*Saved entries*:
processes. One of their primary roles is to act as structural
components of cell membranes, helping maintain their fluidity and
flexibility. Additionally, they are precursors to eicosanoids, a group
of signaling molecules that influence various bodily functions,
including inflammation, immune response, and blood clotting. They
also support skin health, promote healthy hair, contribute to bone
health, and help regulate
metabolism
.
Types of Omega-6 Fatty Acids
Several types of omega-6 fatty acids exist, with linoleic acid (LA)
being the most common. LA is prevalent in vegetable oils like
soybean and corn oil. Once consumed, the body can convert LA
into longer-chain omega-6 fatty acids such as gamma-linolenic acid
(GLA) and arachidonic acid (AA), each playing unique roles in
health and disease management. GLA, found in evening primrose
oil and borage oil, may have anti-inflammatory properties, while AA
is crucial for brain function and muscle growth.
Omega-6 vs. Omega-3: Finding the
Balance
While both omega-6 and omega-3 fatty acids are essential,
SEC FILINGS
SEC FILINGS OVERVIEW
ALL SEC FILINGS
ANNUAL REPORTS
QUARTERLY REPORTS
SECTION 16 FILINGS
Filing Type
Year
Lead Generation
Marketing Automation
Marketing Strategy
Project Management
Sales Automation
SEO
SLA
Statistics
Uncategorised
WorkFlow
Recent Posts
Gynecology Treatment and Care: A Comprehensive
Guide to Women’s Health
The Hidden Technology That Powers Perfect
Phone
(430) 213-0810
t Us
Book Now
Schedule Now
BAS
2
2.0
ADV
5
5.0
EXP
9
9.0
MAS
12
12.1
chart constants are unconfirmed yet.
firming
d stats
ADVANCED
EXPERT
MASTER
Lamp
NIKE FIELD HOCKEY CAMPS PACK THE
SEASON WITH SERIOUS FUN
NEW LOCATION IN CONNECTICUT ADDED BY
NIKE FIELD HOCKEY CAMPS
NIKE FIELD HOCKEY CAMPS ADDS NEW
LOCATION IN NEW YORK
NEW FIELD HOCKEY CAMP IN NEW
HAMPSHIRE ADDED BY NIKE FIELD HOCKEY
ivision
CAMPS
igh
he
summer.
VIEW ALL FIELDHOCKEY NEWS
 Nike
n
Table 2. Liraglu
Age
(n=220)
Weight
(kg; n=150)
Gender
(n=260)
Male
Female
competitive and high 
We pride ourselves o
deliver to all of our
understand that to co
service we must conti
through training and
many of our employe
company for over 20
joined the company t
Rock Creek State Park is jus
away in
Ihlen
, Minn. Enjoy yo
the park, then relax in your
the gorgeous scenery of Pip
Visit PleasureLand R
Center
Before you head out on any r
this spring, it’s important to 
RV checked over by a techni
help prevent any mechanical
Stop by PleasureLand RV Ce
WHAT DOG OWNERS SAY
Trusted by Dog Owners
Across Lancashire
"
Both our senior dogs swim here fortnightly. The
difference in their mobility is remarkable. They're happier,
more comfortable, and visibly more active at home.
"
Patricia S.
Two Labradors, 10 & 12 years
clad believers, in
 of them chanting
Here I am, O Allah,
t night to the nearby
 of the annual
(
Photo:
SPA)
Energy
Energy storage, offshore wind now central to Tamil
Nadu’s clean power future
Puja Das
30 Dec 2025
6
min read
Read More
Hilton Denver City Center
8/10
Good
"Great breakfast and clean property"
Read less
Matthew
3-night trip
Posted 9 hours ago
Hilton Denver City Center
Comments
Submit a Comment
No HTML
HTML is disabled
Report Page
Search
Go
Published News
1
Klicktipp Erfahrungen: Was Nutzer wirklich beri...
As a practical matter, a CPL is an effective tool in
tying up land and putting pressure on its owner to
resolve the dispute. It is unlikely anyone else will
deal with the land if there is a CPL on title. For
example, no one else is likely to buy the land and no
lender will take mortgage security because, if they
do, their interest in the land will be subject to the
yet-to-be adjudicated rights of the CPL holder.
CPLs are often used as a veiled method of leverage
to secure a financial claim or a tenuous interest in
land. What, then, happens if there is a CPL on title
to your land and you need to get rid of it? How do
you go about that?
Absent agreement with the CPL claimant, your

*What to produce*:
Reproduce every line of the material above, keeping each character, space, and line break unchanged.

*Your solution*:
processes. One of their primary roles is to act as structural
components of cell membranes, helping maintain their fluidity and
flexibility. Additionally, they are precursors to eicosanoids, a group
of signaling molecules that influence various bodily functions,
including inflammation, immune response, and blood clotting. They
also support skin health, promote healthy hair, contribute to bone
health, and help regulate
metabolism
.
Types of Omega-6 Fatty Acids
Several types of omega-6 fatty acids exist, with linoleic acid (LA)
being the most common. LA is prevalent in vegetable oils like
soybean and corn oil. Once consumed, the body can convert LA
into longer-chain omega-6 fatty acids such as gamma-linolenic acid
(GLA) and arachidonic acid (AA), each playing unique roles in
health and disease management. GLA, found in evening primrose
oil and borage oil, may have anti-inflammatory properties, while AA
is crucial for brain function and muscle growth.
Omega-6 vs. Omega-3: Finding the
Balance
While both omega-6 and omega-3 fatty acids are essential,
SEC FILINGS
SEC FILINGS OVERVIEW
ALL SEC FILINGS
ANNUAL REPORTS
QUARTERLY REPORTS
SECTION 16 FILINGS
Filing Type
Year
Lead Generation
Marketing Automation
Marketing Strategy
Project Management
Sales Automation
SEO
SLA
Statistics
Uncategorised
WorkFlow
Recent Posts
Gynecology Treatment and Care: A Comprehensive
Guide to Women’s Health
The Hidden Technology That Powers Perfect
Phone
(430) 213-0810
t Us
Book Now
Schedule Now
BAS
2
2.0
ADV
5
5.0
EXP
9
9.0
MAS
12
12.1
chart constants are unconfirmed yet.
firming
d stats
ADVANCED
EXPERT
MASTER
Lamp
NIKE FIELD HOCKEY CAMPS PACK THE
SEASON WITH SERIOUS FUN
NEW LOCATION IN CONNECTICUT ADDED BY
NIKE FIELD HOCKEY CAMPS
NIKE FIELD HOCKEY CAMPS ADDS NEW
LOCATION IN NEW YORK
NEW FIELD HOCKEY CAMP IN NEW
HAMPSHIRE ADDED BY NIKE FIELD HOCKEY
ivision
CAMPS
igh
he
summer.
VIEW ALL FIELDHOCKEY NEWS
 Nike
n
Table 2. Liraglu
Age
(n=220)
Weight
(kg; n=150)
Gender
(n=260)
Male
Female
competitive and high 
We pride ourselves o
deliver to all of our
understand that to co
service we must conti
through training and
many of our employe
company for over 20
joined the company t
Rock Creek State Park is jus
away in
Ihlen
, Minn. Enjoy yo
the park, then relax in your
the gorgeous scenery of Pip
Visit PleasureLand R
Center
Before you head out on any r
this spring, it’s important to 
RV checked over by a techni
help prevent any mechanical
Stop by PleasureLand RV Ce
WHAT DOG OWNERS SAY
Trusted by Dog Owners
Across Lancashire
"
Both our senior dogs swim here fortnightly. The
difference in their mobility is remarkable. They're happier,
more comfortable, and visibly more active at home.
"
Patricia S.
Two Labradors, 10 & 12 years
clad believers, in
 of them chanting
Here I am, O Allah,
t night to the nearby
 of the annual
(
Photo:
SPA)
Energy
Energy storage, offshore wind now central to Tamil
Nadu’s clean power future
Puja Das
30 Dec 2025
6
min read
Read More
Hilton Denver City Center
8/10
Good
"Great breakfast and clean property"
Read less
Matthew
3-night trip
Posted 9 hours ago
Hilton Denver City Center
Comments
Submit a Comment
No HTML
HTML is disabled
Report Page
Search
Go
Published News
1
Klicktipp Erfahrungen: Was Nutzer wirklich beri...
As a practical matter, a CPL is an effective tool in
tying up land and putting pressure on its owner to
resolve the dispute. It is unlikely anyone else will
deal with the land if there is a CPL on title. For
example, no one else is likely to buy the land and no
lender will take mortgage security because, if they
do, their interest in the land will be subject to the
yet-to-be adjudicated rights of the CPL holder.
CPLs are often used as a veiled method of leverage
to secure a financial claim or a tenuous interest in
land. What, then, happens if there is a CPL on title
to your land and you need to get rid of it? How do
you go about that?
Absent agreement with the CPL claimant, your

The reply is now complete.